Heat is used to increase blood flow, which helps promote pain relief after inflammation and swelling subside. Heat is also used to assist in warming muscles up prior to exercise, any physical activity, or physical therapy.
Rapid Recovery Patient Outcomes
MCO developed an innovative Rapid Recovery Protocol that manages pain throughout all phases of hip or knee replacement surgery. Many patients are able to go home one to two days after joint replacement surgery. However, each patient is looked at individually and discharge plans are based on a patient’s needs. With the Rapid Recovery Protocol, patients on average rate their pain on day 1 of surgery 2.8 on a scale of 1 to 10 vs. 4.4 for patients pre Rapid Recovery. Knee replacement patients are typically discharged from the hospital in less than two days with the Rapid Recovery Protocol when the national average is three to four days.

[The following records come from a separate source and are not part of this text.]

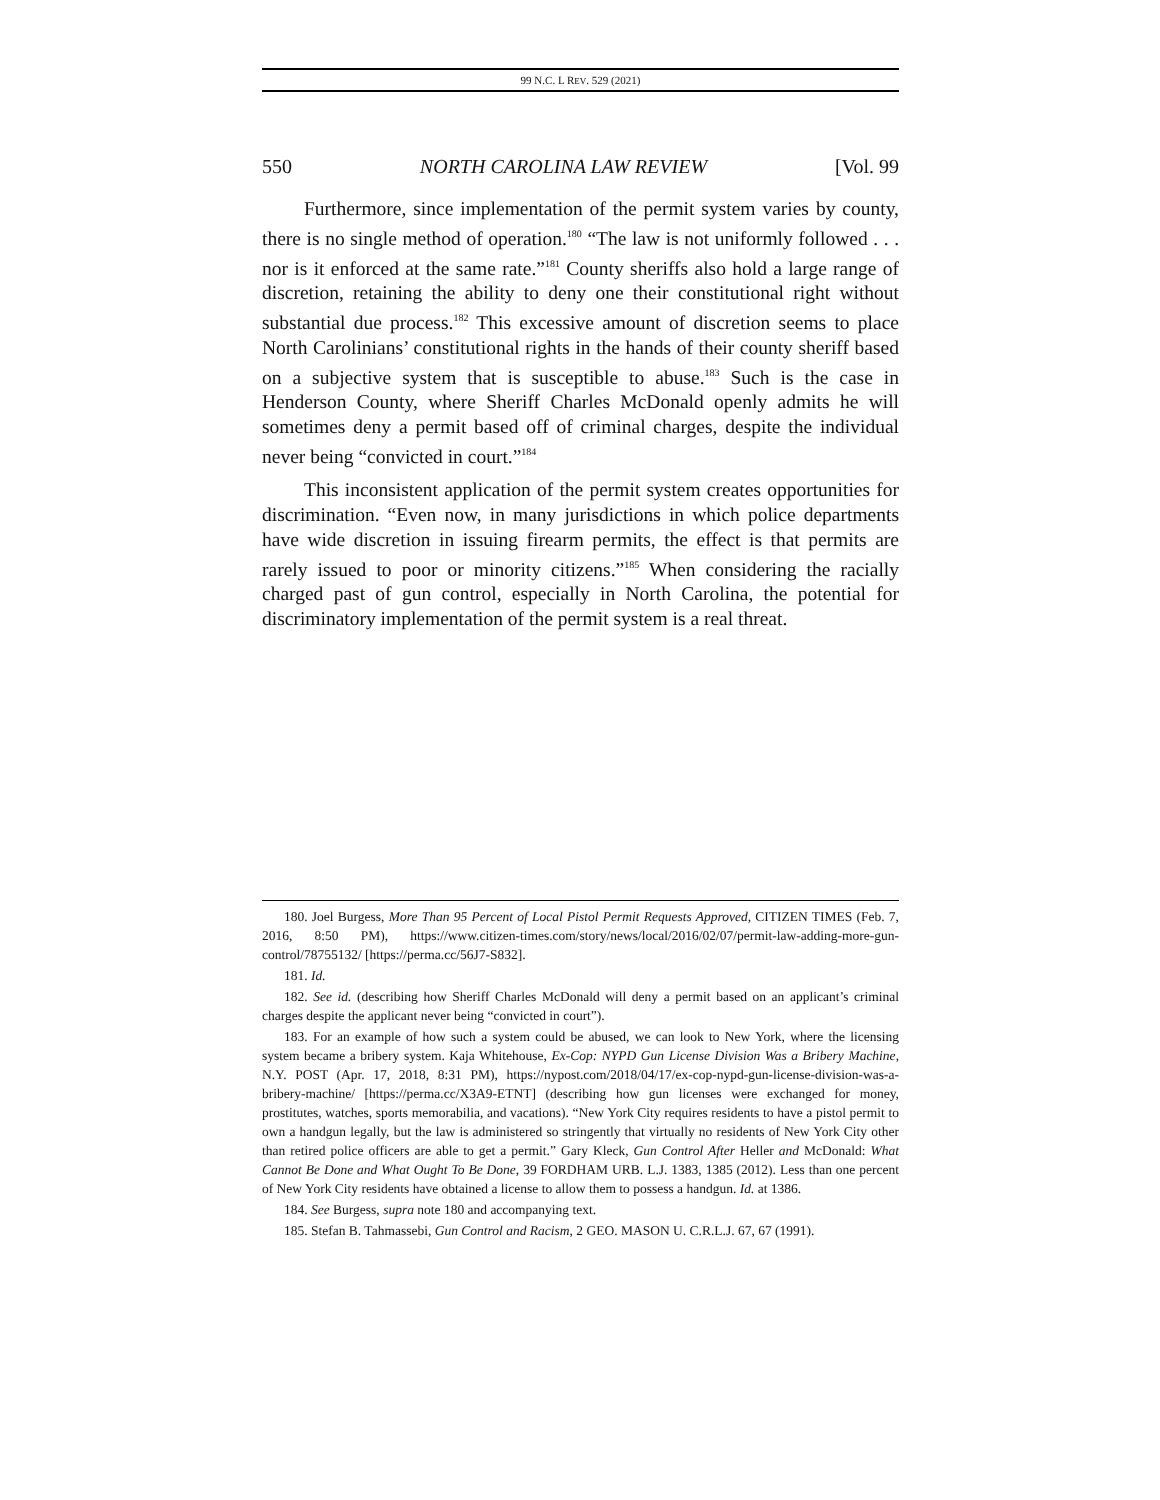99 N.C. L REV. 529 (2021)
550 NORTH CAROLINA LAW REVIEW [Vol. 99
Furthermore, since implementation of the permit system varies by county, there is no single method of operation.<sup>180</sup> “The law is not uniformly followed . . . nor is it enforced at the same rate.”<sup>181</sup> County sheriffs also hold a large range of discretion, retaining the ability to deny one their constitutional right without substantial due process.<sup>182</sup> This excessive amount of discretion seems to place North Carolinians’ constitutional rights in the hands of their county sheriff based on a subjective system that is susceptible to abuse.<sup>183</sup> Such is the case in Henderson County, where Sheriff Charles McDonald openly admits he will sometimes deny a permit based off of criminal charges, despite the individual never being “convicted in court.”<sup>184</sup>
This inconsistent application of the permit system creates opportunities for discrimination. “Even now, in many jurisdictions in which police departments have wide discretion in issuing firearm permits, the effect is that permits are rarely issued to poor or minority citizens.”<sup>185</sup> When considering the racially charged past of gun control, especially in North Carolina, the potential for discriminatory implementation of the permit system is a real threat.
180. Joel Burgess, More Than 95 Percent of Local Pistol Permit Requests Approved, CITIZEN TIMES (Feb. 7, 2016, 8:50 PM), https://www.citizen-times.com/story/news/local/2016/02/07/permit-law-adding-more-gun-control/78755132/ [https://perma.cc/56J7-S832].
181. Id.
182. See id. (describing how Sheriff Charles McDonald will deny a permit based on an applicant’s criminal charges despite the applicant never being “convicted in court”).
183. For an example of how such a system could be abused, we can look to New York, where the licensing system became a bribery system. Kaja Whitehouse, Ex-Cop: NYPD Gun License Division Was a Bribery Machine, N.Y. POST (Apr. 17, 2018, 8:31 PM), https://nypost.com/2018/04/17/ex-cop-nypd-gun-license-division-was-a-bribery-machine/ [https://perma.cc/X3A9-ETNT] (describing how gun licenses were exchanged for money, prostitutes, watches, sports memorabilia, and vacations). “New York City requires residents to have a pistol permit to own a handgun legally, but the law is administered so stringently that virtually no residents of New York City other than retired police officers are able to get a permit.” Gary Kleck, Gun Control After Heller and McDonald: What Cannot Be Done and What Ought To Be Done, 39 FORDHAM URB. L.J. 1383, 1385 (2012). Less than one percent of New York City residents have obtained a license to allow them to possess a handgun. Id. at 1386.
184. See Burgess, supra note 180 and accompanying text.
185. Stefan B. Tahmassebi, Gun Control and Racism, 2 GEO. MASON U. C.R.L.J. 67, 67 (1991).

MCO Leadership & National Expertise
- Erik Severson developed the Rapid Recovery Program, a leading edge joint replacement protocol, that has proven outcome enhancements for total joint replacement patients, including shorter hospital stays, less pain and faster recovery. He has been recognized nationally for his surgical technical excellence and innovative abilities to solve orthopedic joint problems.
- In the past few years, Dr. Erik Severson and team have performed 550 to 600 total joint replacements annually. By 2030, that number is expected to grow to 1,200 or more total joint replacements annually in Aitkin and Crosby.
- MCO clinicians regularly present high-level research on joint care treatment at professional orthopaedic conferences across the country annually.